Unit 2. The Language of Form

Every garden has a shape or pattern that tells a story or conveys a mood. So in this unit we are going to explore the formal aspect of garden design, again looking at examples from various cultures, comparing and contrasting different modes: the straight line and the curve, the rectangle and the circle, the symmetrical and the unsymmetrical, the formal and the informal, the divisions within a space or the absence thereof. Let’s start with a couple of examples of ultra-formal gardens.

This is part of the garden of Hampton Court Palace on the outskirts of London. As you can see, it is almost entirely composed of squares and rectangles, except for the pond in the middle. It speaks of an ordered world, a society where everyone knew their place in the hierarchy from the King to the gardener.

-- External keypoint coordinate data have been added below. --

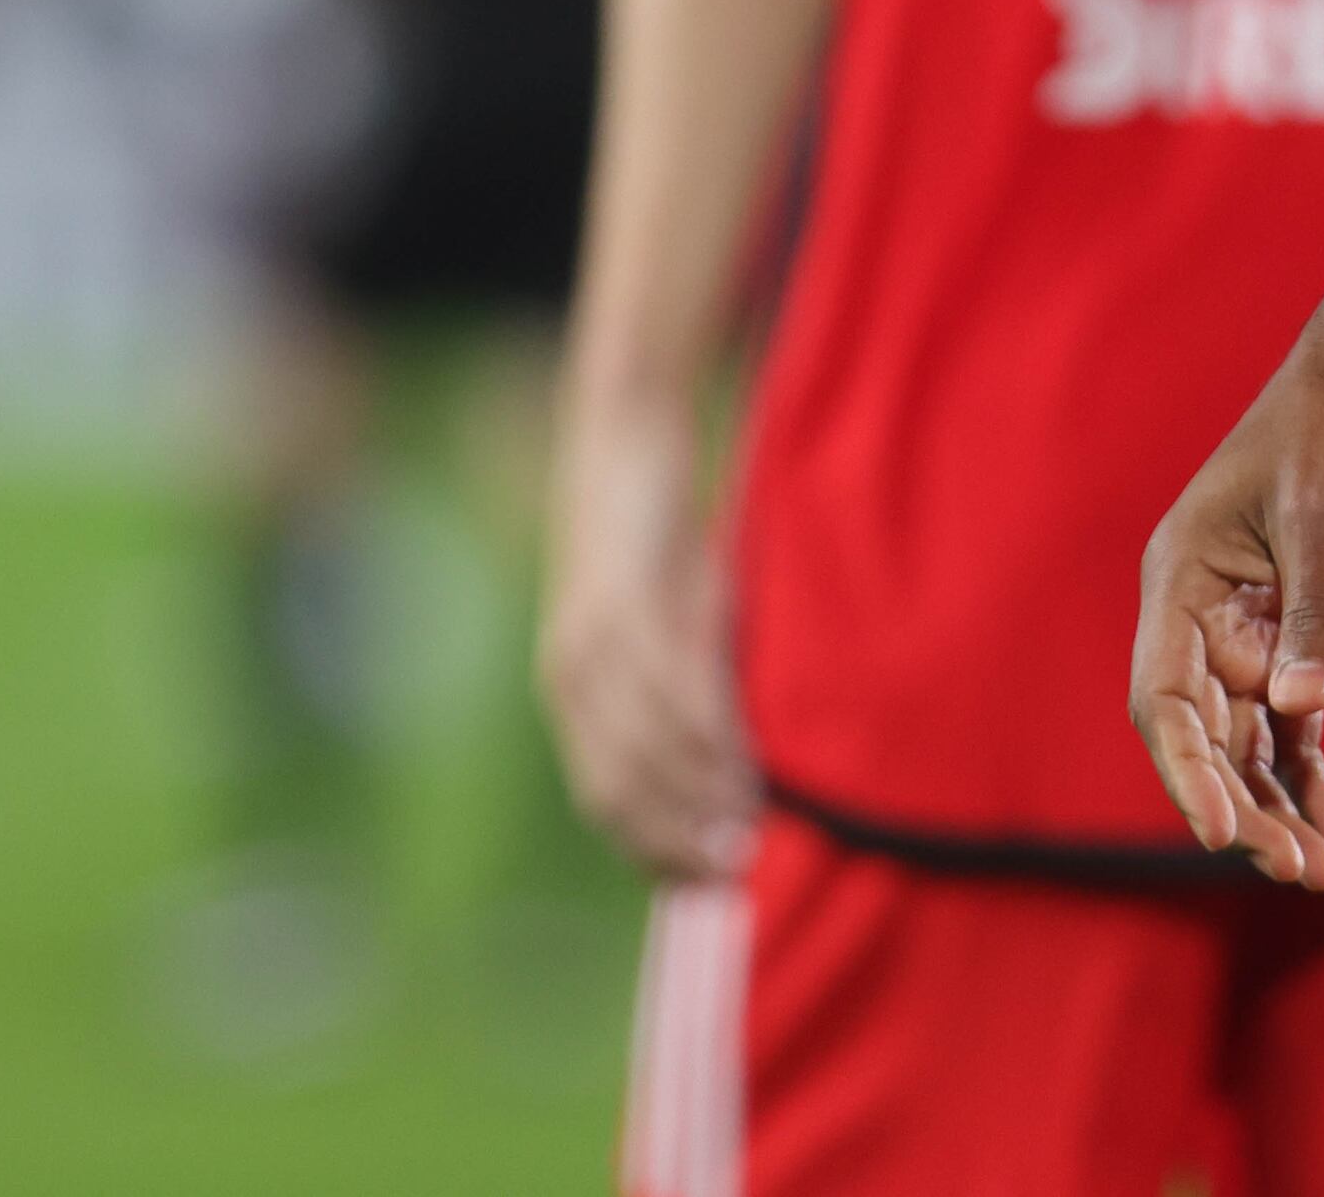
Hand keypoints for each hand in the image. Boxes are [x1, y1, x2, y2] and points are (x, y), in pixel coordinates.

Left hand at [541, 392, 758, 880]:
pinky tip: (745, 764)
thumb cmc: (655, 534)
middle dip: (679, 841)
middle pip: (620, 792)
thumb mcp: (663, 621)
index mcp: (570, 690)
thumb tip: (735, 764)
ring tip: (753, 829)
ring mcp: (592, 646)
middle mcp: (570, 678)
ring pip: (647, 752)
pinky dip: (709, 740)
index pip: (605, 800)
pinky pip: (669, 694)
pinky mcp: (624, 607)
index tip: (709, 885)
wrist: (623, 439)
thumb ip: (682, 687)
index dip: (653, 850)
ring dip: (701, 800)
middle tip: (740, 874)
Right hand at [1129, 323, 1323, 890]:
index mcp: (1181, 581)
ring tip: (1320, 870)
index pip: (1166, 698)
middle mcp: (1202, 622)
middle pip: (1206, 739)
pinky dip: (1308, 777)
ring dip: (1276, 808)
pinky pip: (1291, 731)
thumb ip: (1317, 615)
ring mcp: (1247, 638)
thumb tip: (1301, 709)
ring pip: (1246, 747)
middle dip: (1244, 809)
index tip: (1221, 831)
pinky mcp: (1296, 645)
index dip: (1188, 770)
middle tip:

Next we go to the Islamic world, where a garden is typically conceived as a foretaste of paradise. The Bible tells us that Eden, the original paradise, had four rivers, of wine, water, milk and honey, going out from the center. Here is the Lion Court in the Alhambra at Granada, Spain, with four water channels emanating from the central basin to represent the four rivers. Like the European formal gardens it is very regular and symmetrical.

Now, as a complete contrast, here is a plan of the park at Stowe in Buckinghamshire, England, a stately home built in the 18th century by Lord Cobham and now the home of a famous boarding school. There are almost no straight lines, and it’s all made to look like a natural landscape with meandering paths, groves of trees dotted about haphazardly, and a lake with a very irregular shape.

And now to China. Here’s a garden in Suzhou where we see the influence of the Taoist tradition. The word Tao means roughly the way or the essential flow of all things. Taoism merged with an even older tradition, that of feng-shui, the Chinese art of geomancy, which involves the concept of ch’i, a universal vital energy, often symbolized as a dragon. It has two aspects: yin, feminine and yang, masculine. Yin is curves and irregularity. Yang is straight lines and regularity.

This garden has some typical features. It’s broken up into compartments with straight walls (yang), entered through circular moon gates (yin). Different elements (water, stone, vegetation), representing vital energies, come together in a seemingly random arrangement that seeks to suggest the natural flow of the ch’i and the oneness of all things.

The design of Japanese gardens – like this one, the Ten Ryu-ji in Kyoto – owes much to Chinese concepts such as yin and yang and the flow of the ch’i, but is also influenced by the Shinto religion, in which everything in nature is believed to have a gender, and great care is taken to balance the two. Here the upright stone in the foreground is male, while the lower, rounded one beside it is feminine. The whole arrangement of the garden is intended to convey the impression of a totally natural landscape, but in fact it is very carefully composed and rigorously tended, as you can see from the perfect grassy bank in the foreground and the beautifully clipped bushes in front of the temple in the background.

Getting the ch’i right

Now let’s see if we can apply in practice what we have learned about form and the flow of the ch’i. Let me take as a test case a garden in Bremen which my wife Donate and I used to own. When we took it over, it was basically a rectangle about 40 feet long with straight flower beds on either side, so the energy simply shot through it in a straight line. In the middle was a rectangular lawn in very bad condition, which we almost never used. We replaced the lawn with a paved area, changed the shape and size of the beds and added some features to create visual variety. The following two sketches show the garden before and after the re-modelling.

Here is the garden being re-worked

And here is is with the transformation complete

Marking the Centre

By placing some object in the centre of a garden we mark the centre of our own mini-world and thus symbolically the centre of the greater world. The builders of Islamic gardens often marked the centre with a fountain, a pool (as in the Taj Mahal garden) or simply a point where four paths come together to form a cross. In the photograph of our Bremen garden you will see that the centre is marked by a sundial. In fact it’s not in the exact geometrical centre but more the intuitive centre, which I determined by dowsing with a pendulum. Of course not all gardens lend themselves to having the centre precisely marked, but usually – even in the most informal garden – one can find the spot that intuitively feels like the centre.

Exercsises

1. Looking purely at the form and shape, say which of the gardens described so far appeal to you most, and why.

2. Imagining you have an empty plot of land behind your house, measuring 25 by 50 feet, where you are going to create a garden. Describe what shape you would give it, how you would divide up the space, and how you would optimize the energy flow.

3. Think about whether you would want to mark the centre and how you would do it. 4. Do a similar exercise imagining you have a property of several acres and unlimited resources.